JOB: Return exactly the span of lines in the following data that opens with the line containing "THỐNG KÊ TRUY CẬP" and closes with the line containing "Самоваръ на Уральской 60". Include nothing else.

STORED DATA:
-*-

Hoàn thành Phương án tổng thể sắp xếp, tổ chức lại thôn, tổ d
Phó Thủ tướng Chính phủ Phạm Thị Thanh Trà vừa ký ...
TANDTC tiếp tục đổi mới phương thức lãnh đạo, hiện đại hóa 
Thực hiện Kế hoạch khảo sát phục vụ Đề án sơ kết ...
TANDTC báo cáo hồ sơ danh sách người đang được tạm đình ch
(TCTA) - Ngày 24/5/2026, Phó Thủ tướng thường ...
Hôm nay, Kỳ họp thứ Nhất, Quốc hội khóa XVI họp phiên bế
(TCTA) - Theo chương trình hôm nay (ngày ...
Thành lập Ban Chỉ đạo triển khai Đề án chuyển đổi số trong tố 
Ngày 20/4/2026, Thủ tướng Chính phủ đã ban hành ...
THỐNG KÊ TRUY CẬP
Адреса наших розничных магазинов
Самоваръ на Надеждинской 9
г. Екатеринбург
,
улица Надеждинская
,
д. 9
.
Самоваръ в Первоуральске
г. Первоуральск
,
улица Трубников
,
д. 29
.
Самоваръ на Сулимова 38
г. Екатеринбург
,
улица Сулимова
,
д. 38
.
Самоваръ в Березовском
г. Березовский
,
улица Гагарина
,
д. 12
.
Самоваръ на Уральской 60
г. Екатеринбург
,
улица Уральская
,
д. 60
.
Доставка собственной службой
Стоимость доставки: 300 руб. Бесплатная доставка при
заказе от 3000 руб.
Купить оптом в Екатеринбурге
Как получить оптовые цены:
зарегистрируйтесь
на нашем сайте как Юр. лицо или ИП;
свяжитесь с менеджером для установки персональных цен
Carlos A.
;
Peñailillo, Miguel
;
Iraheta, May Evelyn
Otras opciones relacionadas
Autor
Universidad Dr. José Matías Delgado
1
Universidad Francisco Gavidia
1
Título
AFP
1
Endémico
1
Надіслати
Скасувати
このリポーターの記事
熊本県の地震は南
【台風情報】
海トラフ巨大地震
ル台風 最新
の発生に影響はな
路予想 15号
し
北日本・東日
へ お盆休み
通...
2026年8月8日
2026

-*-

SOLUTION BELOW:
THỐNG KÊ TRUY CẬP
Адреса наших розничных магазинов
Самоваръ на Надеждинской 9
г. Екатеринбург
,
улица Надеждинская
,
д. 9
.
Самоваръ в Первоуральске
г. Первоуральск
,
улица Трубников
,
д. 29
.
Самоваръ на Сулимова 38
г. Екатеринбург
,
улица Сулимова
,
д. 38
.
Самоваръ в Березовском
г. Березовский
,
улица Гагарина
,
д. 12
.
Самоваръ на Уральской 60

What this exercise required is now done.